> _TEKS YANG DIBERIKAN_:
══════════

Minggu, 13 Maret 2016

Tugas Sejarah Menganalisis Sekitar Proklamasi oleh kelompok 4

Menganalisis Sambutan Rakyat Indonesia Setelah Mendengar Proklamasi Kemerdekaan 17 Agustus 1945





Kemerdekaan yang diproklamasikan tanggal 17 Agustus 1945 ternyata mendapat sambutan yang luar biasa di berbagai daerah, baik di Jawa maupun luar Jawa. Berikut ini dukungan terhadap pembentukan Negara Republik Indonesia.
a.    Di Sulawesi Selatan, Raja Bone (Arumpone) La Mappanjuki, yang masih tetap ingat akan pertempuran-pertempuran melawan Belanda pada awal abad XX, menyatakan dukungannya terhadap Negara Kesatuan dan Pemerintahan Republik Indonesia. Mayoritas raja-raja suku Makasar dan Bugis mengikuti jejak Raja Bone mengakui kekuasaan Dr. Sam Ratulangie yang ditunjuk pemerintah sebagai Gubernur Republik di Sulawesi.
b.    Raja-raja Bali juga mengakui kekuasaan Republik.
c.    Empat raja di Jawa Tengah (Mangkunegaran, Kasunanan Surakarta, Kasultanan, dan Paku Alaman Yogyakarta) menyatakan dukungan mereka kepada Republik Indonesia pada awal September 1945.

══════════

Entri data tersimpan
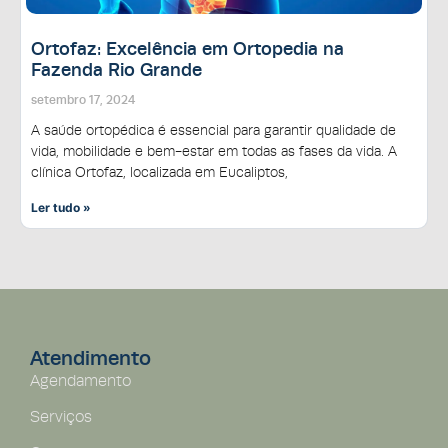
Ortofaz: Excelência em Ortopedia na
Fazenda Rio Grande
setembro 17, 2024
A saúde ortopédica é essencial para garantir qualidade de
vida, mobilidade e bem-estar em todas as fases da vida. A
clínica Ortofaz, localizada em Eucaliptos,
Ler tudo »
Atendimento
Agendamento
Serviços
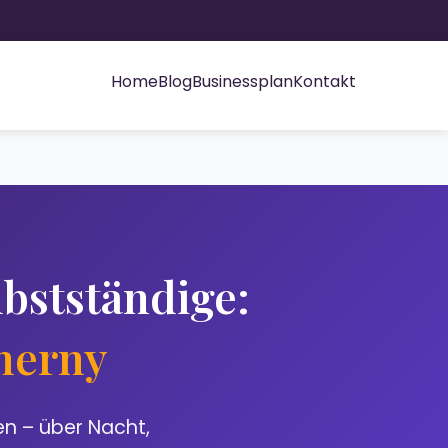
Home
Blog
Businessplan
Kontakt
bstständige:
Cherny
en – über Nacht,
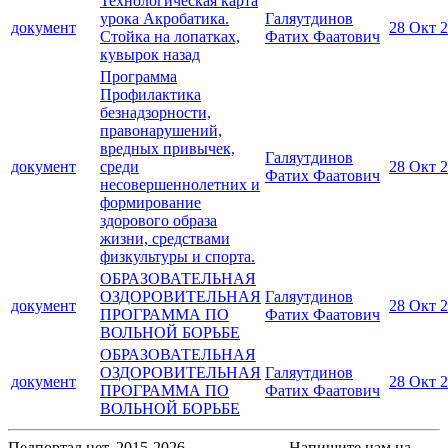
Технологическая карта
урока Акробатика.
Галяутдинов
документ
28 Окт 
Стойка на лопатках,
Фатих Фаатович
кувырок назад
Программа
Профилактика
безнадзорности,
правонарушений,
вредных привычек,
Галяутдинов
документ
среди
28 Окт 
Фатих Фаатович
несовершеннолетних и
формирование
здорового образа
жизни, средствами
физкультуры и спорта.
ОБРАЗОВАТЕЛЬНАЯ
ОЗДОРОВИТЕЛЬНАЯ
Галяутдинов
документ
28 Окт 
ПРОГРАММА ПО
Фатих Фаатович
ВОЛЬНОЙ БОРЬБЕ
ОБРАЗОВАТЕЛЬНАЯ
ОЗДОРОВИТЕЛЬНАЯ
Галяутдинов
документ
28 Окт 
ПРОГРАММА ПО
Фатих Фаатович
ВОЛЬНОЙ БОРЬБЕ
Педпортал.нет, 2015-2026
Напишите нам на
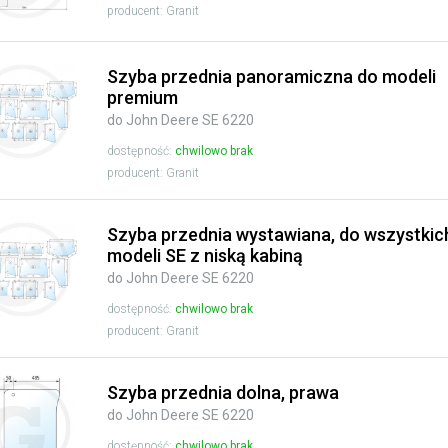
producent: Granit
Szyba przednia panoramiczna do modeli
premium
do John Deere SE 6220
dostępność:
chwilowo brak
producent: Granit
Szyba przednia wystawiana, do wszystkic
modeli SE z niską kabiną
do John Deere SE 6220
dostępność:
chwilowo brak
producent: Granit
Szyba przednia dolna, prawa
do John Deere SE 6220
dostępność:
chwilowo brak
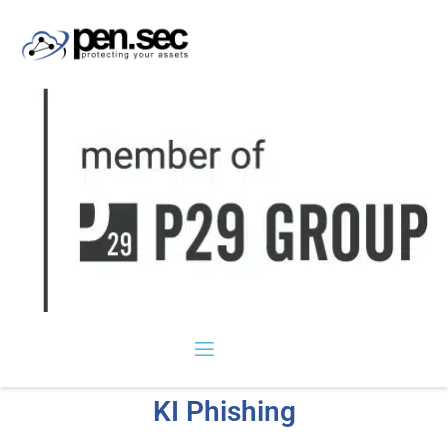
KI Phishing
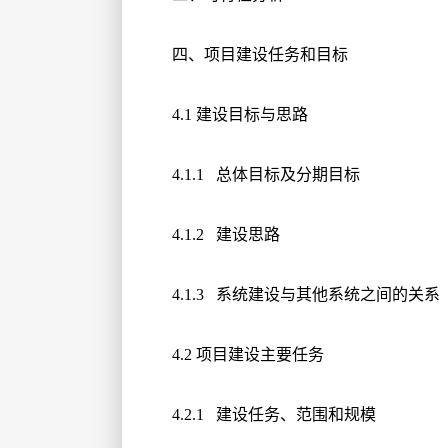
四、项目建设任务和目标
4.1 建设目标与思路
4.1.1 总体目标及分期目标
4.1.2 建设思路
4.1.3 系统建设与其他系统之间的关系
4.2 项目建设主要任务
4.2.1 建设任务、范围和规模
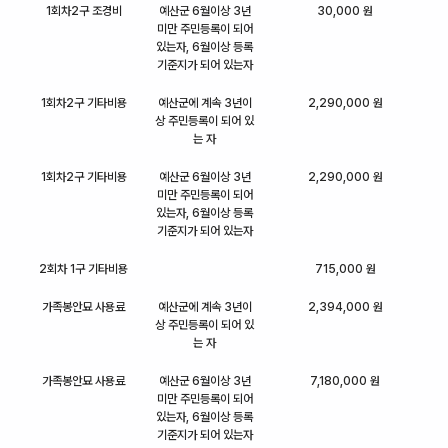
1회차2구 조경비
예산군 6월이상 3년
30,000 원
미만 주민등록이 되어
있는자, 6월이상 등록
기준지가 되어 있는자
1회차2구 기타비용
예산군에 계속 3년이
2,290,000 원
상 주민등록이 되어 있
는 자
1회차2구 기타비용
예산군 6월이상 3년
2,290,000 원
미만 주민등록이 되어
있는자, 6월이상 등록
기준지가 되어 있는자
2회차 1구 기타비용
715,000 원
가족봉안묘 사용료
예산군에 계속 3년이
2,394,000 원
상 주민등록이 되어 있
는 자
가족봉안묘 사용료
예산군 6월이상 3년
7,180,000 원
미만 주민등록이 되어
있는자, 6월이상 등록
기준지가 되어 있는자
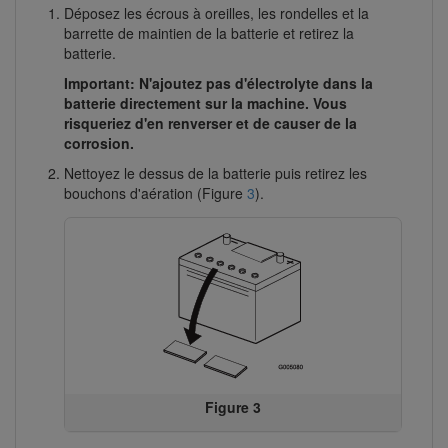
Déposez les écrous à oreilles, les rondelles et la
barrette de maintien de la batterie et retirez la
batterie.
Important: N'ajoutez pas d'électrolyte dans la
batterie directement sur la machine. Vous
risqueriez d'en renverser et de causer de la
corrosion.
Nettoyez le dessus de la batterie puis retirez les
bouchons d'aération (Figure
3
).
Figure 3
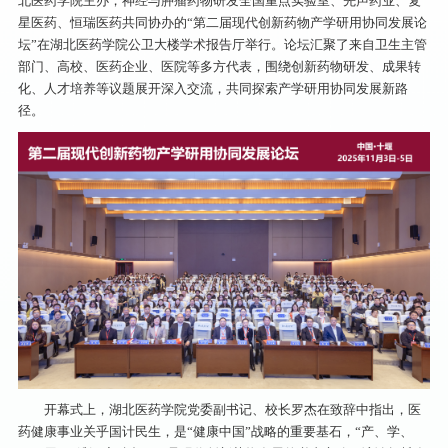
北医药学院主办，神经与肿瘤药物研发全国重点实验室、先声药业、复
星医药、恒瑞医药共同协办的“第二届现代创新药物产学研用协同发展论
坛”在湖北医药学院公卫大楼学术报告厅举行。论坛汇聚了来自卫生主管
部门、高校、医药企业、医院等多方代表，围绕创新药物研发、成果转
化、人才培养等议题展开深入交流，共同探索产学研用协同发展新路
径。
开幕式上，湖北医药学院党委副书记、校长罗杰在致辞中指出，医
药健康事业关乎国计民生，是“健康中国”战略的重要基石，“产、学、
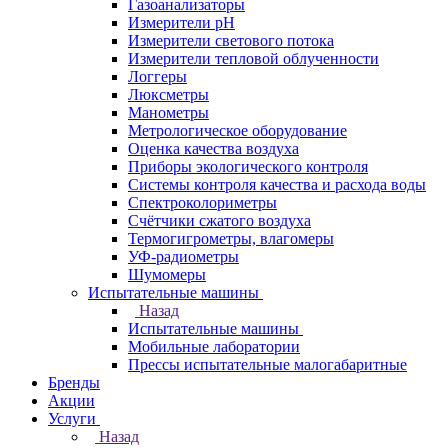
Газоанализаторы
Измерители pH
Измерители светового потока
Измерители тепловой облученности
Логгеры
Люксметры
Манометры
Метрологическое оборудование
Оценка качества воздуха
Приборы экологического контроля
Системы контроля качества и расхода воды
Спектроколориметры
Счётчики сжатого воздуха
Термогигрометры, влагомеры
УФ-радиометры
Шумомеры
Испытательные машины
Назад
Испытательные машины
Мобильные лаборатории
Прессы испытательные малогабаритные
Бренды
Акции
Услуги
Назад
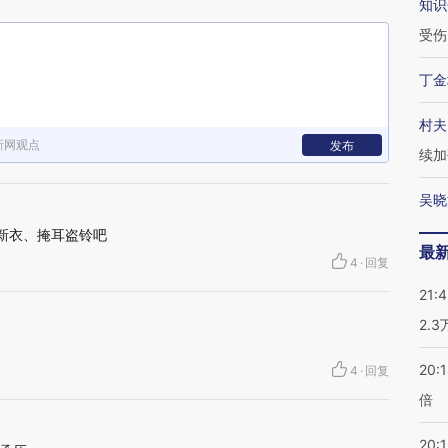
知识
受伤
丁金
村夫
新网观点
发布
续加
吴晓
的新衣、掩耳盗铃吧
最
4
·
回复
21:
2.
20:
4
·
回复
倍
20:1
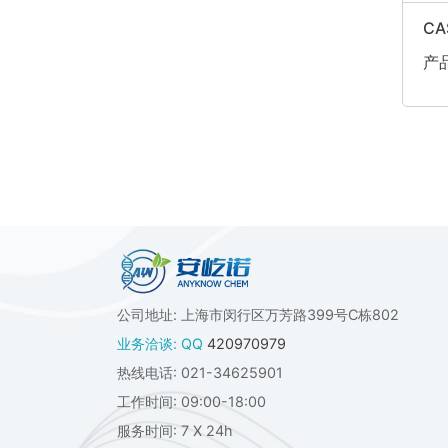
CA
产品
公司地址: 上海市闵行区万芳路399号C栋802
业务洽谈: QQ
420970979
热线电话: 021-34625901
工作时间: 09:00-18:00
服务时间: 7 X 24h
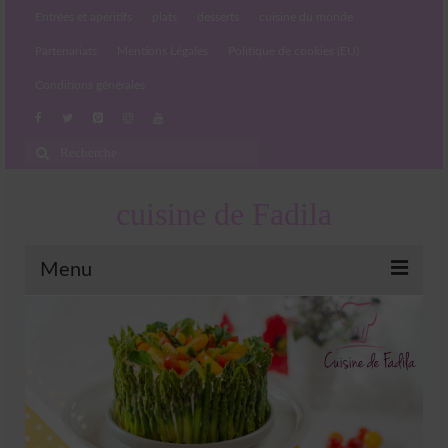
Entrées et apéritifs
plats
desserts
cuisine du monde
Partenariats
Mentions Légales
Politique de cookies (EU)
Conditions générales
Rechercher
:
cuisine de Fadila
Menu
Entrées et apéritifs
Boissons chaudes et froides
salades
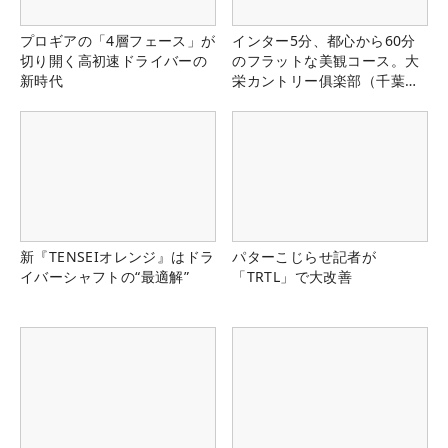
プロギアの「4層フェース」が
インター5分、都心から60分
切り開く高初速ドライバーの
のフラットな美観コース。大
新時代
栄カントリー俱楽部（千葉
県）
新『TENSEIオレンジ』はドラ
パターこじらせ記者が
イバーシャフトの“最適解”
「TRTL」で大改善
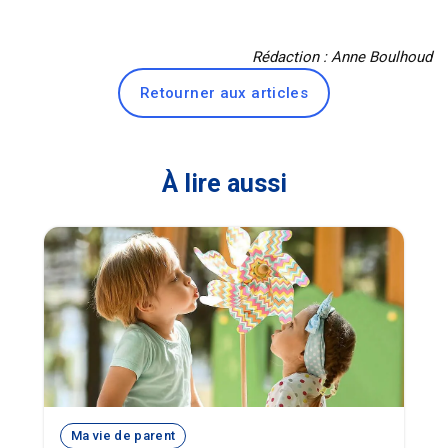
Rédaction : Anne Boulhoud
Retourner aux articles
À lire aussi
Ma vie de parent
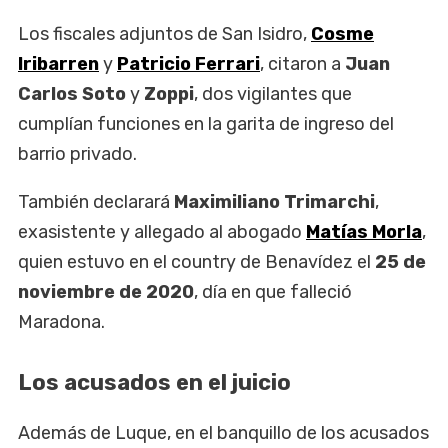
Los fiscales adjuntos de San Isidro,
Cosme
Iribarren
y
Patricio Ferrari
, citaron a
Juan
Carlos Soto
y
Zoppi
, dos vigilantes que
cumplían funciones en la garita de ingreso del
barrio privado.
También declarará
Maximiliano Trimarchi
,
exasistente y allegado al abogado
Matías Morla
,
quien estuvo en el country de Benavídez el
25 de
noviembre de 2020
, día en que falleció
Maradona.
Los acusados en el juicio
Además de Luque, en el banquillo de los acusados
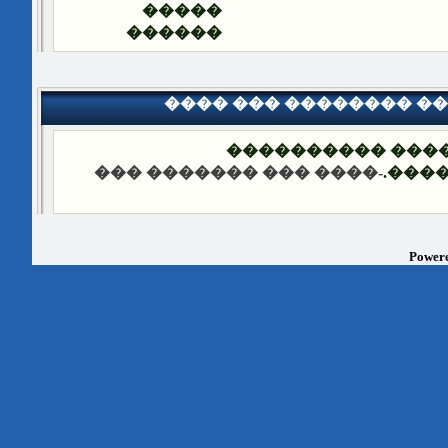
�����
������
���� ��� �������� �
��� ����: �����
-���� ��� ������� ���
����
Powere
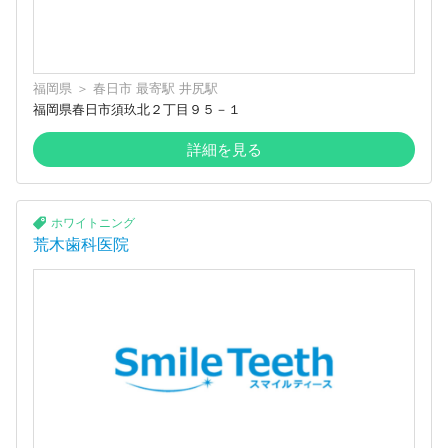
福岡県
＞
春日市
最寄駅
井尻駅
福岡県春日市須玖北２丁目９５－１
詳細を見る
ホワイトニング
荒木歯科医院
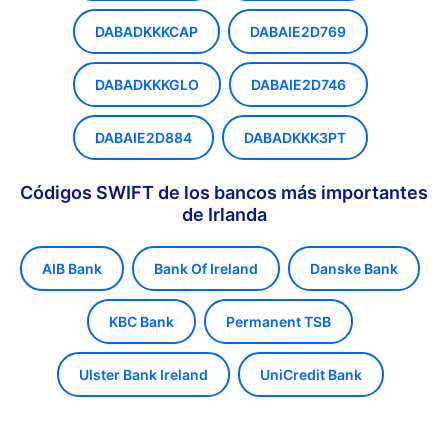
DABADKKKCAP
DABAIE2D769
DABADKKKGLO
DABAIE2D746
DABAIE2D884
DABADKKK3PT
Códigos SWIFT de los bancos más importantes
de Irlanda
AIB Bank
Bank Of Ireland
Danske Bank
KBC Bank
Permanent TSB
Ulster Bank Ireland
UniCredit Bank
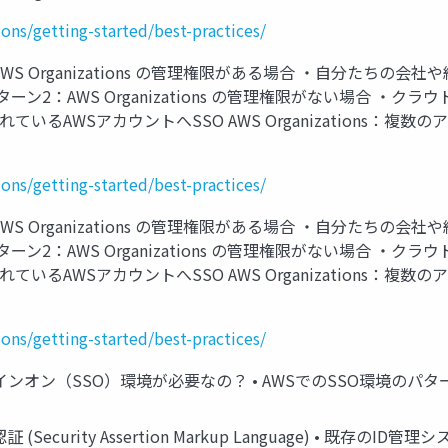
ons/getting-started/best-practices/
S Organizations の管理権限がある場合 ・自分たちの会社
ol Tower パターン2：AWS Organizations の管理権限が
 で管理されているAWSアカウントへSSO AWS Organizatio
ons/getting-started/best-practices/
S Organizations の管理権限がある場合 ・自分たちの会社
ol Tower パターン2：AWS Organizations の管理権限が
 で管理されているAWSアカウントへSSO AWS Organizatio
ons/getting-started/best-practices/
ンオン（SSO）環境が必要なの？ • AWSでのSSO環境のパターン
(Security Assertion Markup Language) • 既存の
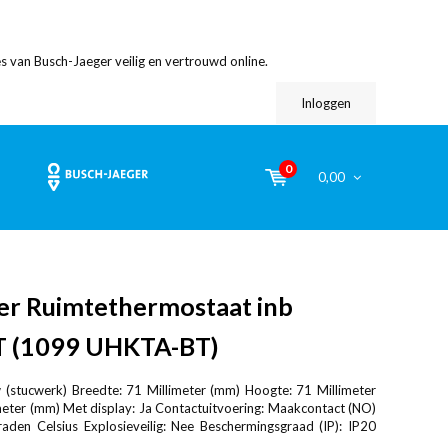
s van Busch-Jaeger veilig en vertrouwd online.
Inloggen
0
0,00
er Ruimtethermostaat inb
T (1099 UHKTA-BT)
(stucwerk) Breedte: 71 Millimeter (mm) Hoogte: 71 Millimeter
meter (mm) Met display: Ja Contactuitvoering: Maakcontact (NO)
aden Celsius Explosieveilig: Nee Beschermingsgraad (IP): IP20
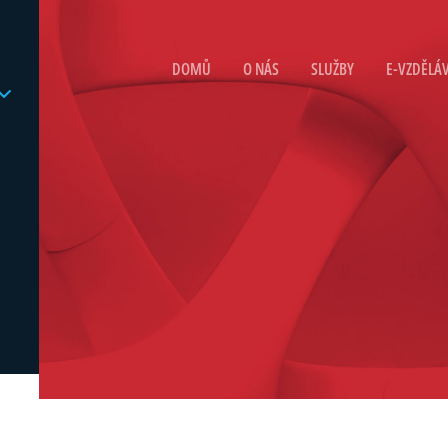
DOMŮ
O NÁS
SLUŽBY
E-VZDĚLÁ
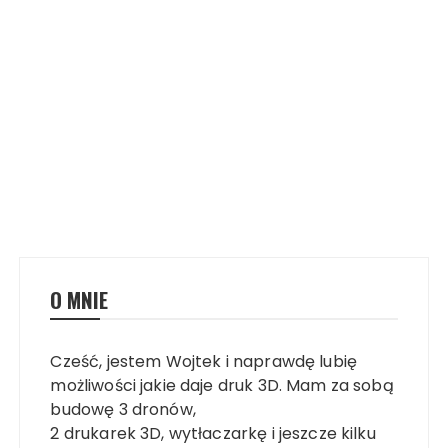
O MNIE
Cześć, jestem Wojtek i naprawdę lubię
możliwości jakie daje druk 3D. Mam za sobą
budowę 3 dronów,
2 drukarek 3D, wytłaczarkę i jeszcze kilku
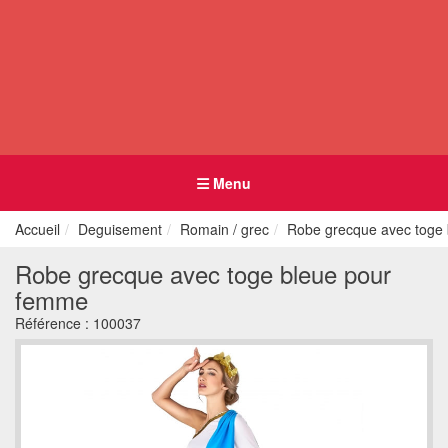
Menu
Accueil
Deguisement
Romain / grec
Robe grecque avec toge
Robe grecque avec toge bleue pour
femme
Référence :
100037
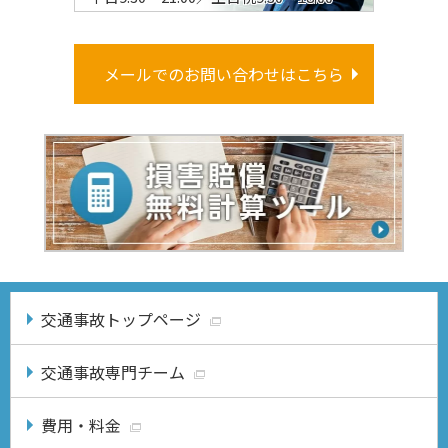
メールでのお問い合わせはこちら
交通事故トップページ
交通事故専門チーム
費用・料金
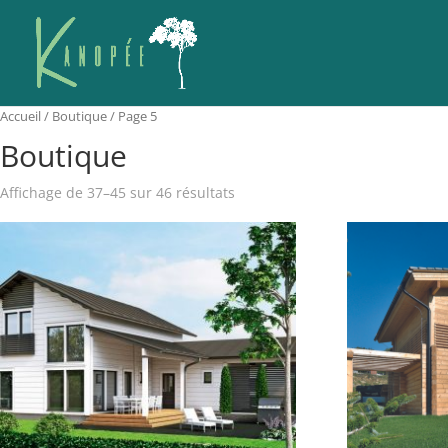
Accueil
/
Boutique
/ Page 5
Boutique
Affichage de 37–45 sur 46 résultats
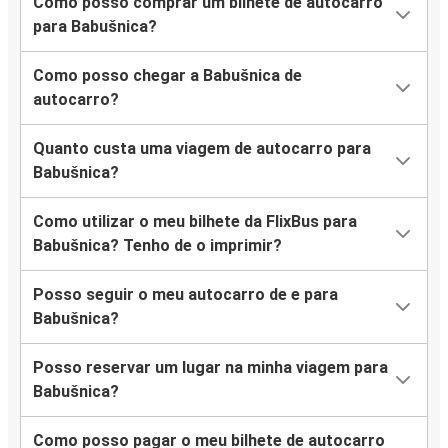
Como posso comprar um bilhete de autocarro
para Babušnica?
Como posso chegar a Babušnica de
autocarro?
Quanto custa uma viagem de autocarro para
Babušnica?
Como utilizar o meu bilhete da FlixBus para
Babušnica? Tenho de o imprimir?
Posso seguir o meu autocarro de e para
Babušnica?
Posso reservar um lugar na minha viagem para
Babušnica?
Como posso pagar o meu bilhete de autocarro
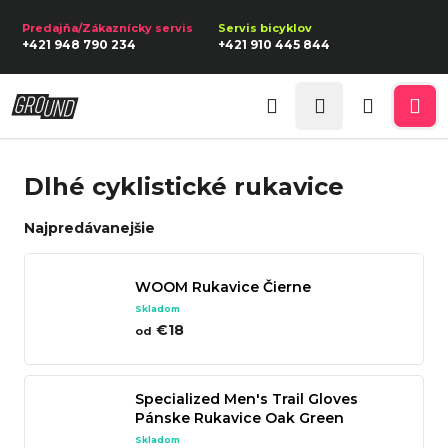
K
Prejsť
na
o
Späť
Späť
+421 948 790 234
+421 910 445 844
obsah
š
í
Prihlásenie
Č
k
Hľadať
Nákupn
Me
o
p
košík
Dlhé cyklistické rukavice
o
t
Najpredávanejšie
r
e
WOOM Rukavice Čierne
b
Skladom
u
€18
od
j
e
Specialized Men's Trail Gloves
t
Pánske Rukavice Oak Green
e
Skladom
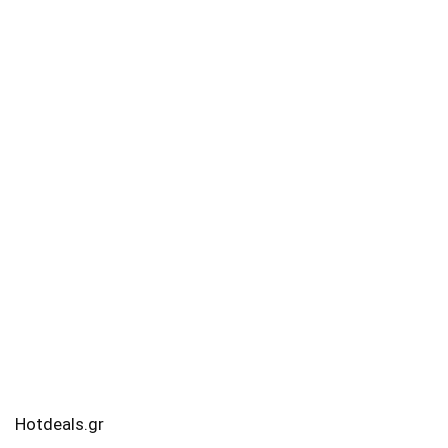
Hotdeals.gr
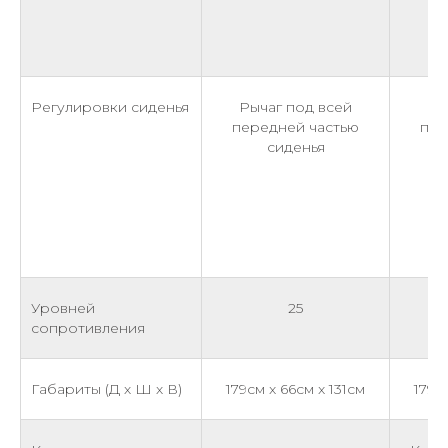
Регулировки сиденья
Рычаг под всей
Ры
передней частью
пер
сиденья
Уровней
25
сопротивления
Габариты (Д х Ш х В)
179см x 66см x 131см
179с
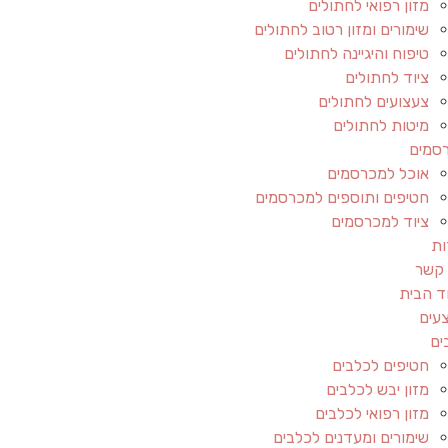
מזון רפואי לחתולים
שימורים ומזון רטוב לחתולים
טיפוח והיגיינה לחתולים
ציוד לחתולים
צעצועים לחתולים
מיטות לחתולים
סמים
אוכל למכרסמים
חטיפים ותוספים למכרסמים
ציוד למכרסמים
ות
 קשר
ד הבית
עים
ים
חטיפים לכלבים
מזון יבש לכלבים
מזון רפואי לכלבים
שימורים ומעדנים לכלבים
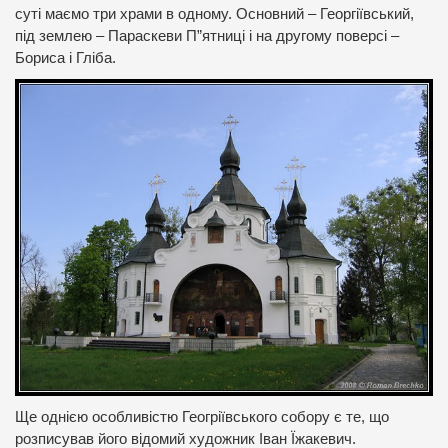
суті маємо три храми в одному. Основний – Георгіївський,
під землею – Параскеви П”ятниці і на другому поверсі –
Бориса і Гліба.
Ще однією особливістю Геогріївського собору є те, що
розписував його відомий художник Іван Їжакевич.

══════════

Tuliskan kembali secara persis bagian teks tentang sambutan rakyat terhadap Proklamasi, dari "c.    Empat raja" sampai dengan "awal September 1945.", termasuk kedua bagian tersebut.

> _JAWABAN_:
c.    Empat raja di Jawa Tengah (Mangkunegaran, Kasunanan Surakarta, Kasultanan, dan Paku Alaman Yogyakarta) menyatakan dukungan mereka kepada Republik Indonesia pada awal September 1945.